La dolorosa experiencia de la debilidad institucional

Por Efren C. Zapata (*)   zapata

 

En algunas áreas del Gobierno se toman decisiones que contradicen las políticas oficiales y que debilitan la confianza de los ciudadanos en las instituciones del Estado.
Un caso emblemático es el ocultamiento por parte de la Policía de Misiones de la identidad de personas acusadas de algún hecho delictivo, por grave o aberrante que sea. El argumento para justificar la omisión es pueril: salvaguardar la presunción de inocencia de los detenidos,  derecho que la Constitución Nacional y tratados internacionales confieren a los ciudadanos hasta que la Justicia dicte una sentencia condenatoria.
La norma constitucional no admite discusión.
Lo que no dice la norma es que la prensa debe actuar de la misma manera o que las autoridades policiales o su conducción política dejen de individualizar a los acusados. No tiene nada que ver con la presunción de inocencia.
Es obvio que el precepto sobre el tema contenido en la Carta Magna ha sido interpretado a la ligera y coloca a la policía en la  obligación de desinformar a los medios periodísticos con datos tan absurdos como “…el detenido por el homicidio es Juan P…” cuando la persona en cuestión haya sido sorprendida “in fraganti” cometiendo un crimen.
··········
> Consigna 1: ¿Puedes reescribir como lista, sin perder sus datos principales, el párrafo del texto sobre la debilidad institucional que comienza con «Un caso emblemático»?
> Consigna 2: ¿Podrías prolongar el texto sobre la debilidad institucional a partir de su última oración?
Este material proviene de una fuente distinta.

> Material de origen:
··········
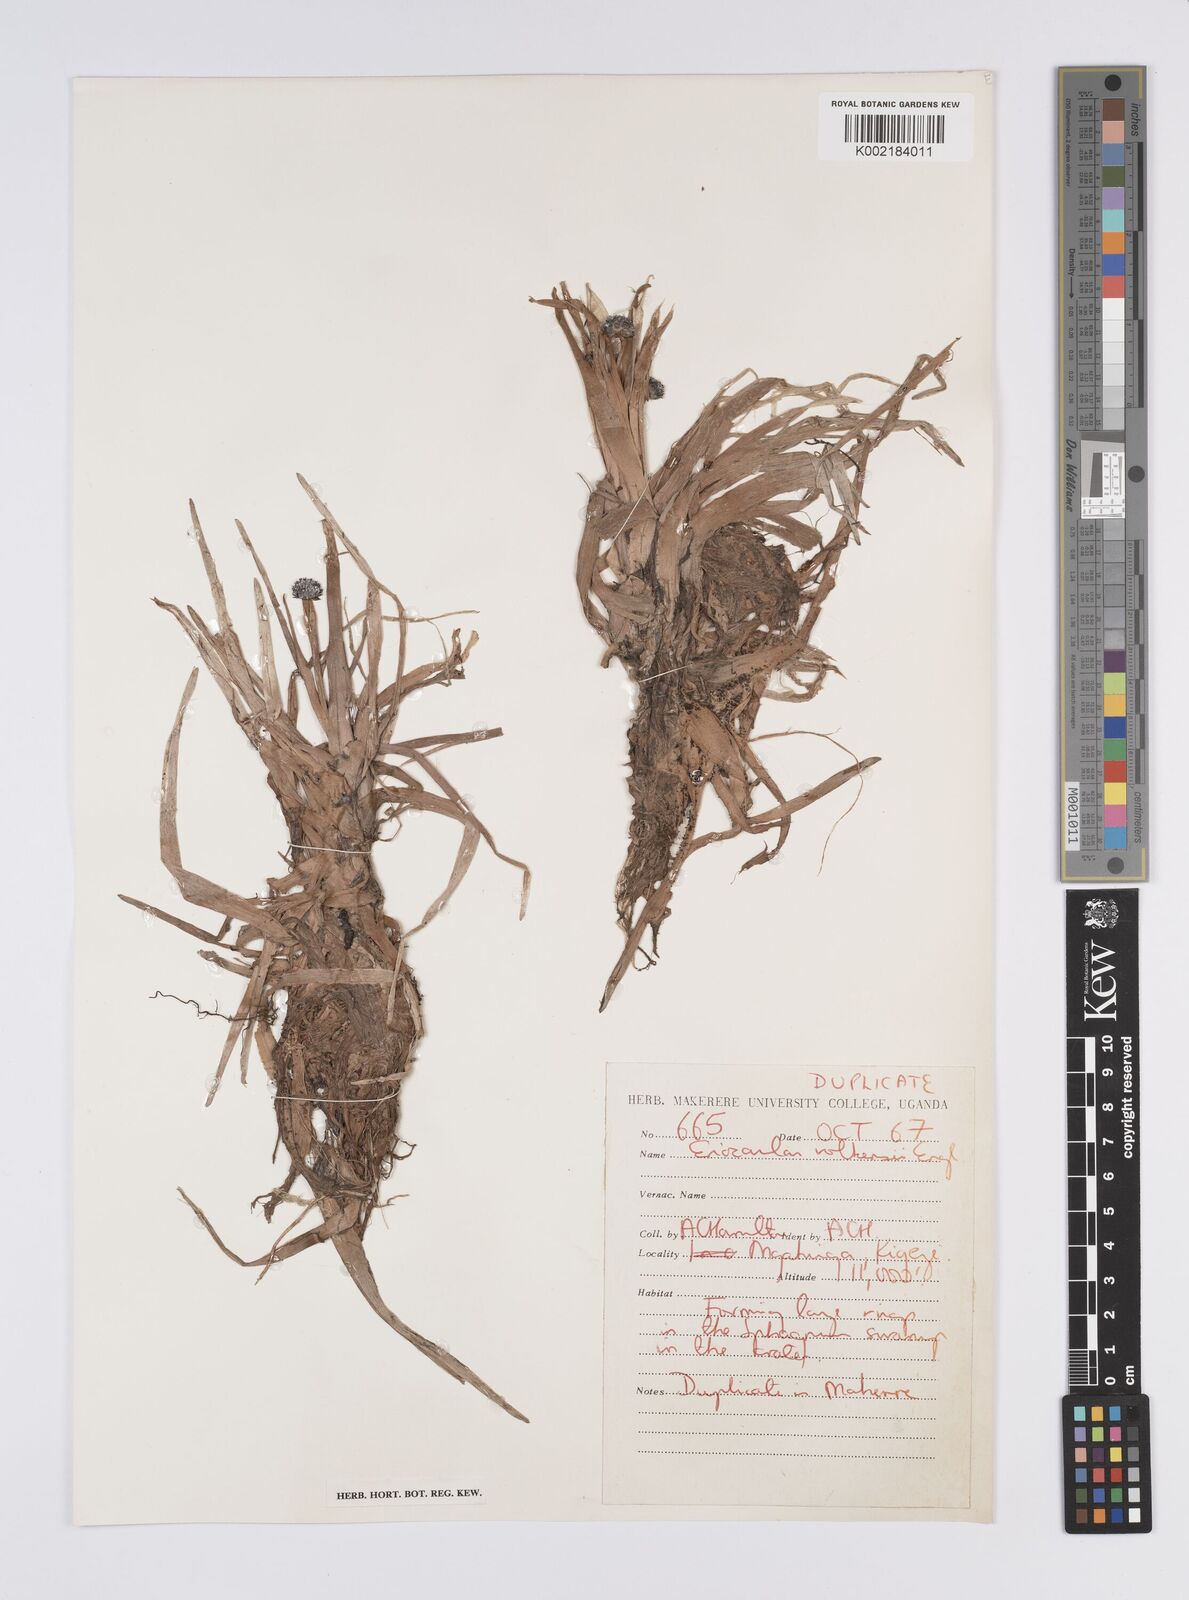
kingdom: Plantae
··········
> Respuesta 1:
- La Policía de Misiones oculta la identidad de las personas acusadas de un hecho delictivo, aunque sea grave o aberrante.
- Esa omisión se justifica con la necesidad de salvaguardar la presunción de inocencia de los detenidos.
- Ese derecho lo confieren la Constitución Nacional y los tratados internacionales mientras la Justicia no dicte una sentencia condenatoria.
- El argumento se califica de pueril.

> Respuesta 2:
Las consultas efectuadas en diversos ámbitos institucionales acerca del origen de esta decisión supuestamente garantista no ha encontrado respuesta con asidero jurídico o legal. En general, la tendencia aparece fuertemente influenciada por el temor a las reacciones de las personas involucradas en un suceso delictivo. Más concretamente a eventuales demandas judiciales con las que suelen amenazar algunos abogados para impedir la divulgación pública de la identidad de sus defendidos.
El temor es infundado y solo puede ser inducido por la ignorancia o el desconocimiento. Lamentablemente, ese temor  pareciera haberse instalado en algunos estamentos del Estado y hace que un vasto sector de la población pongan en tela de juicio la capácidad del sistema institucional para enfrentar la situación.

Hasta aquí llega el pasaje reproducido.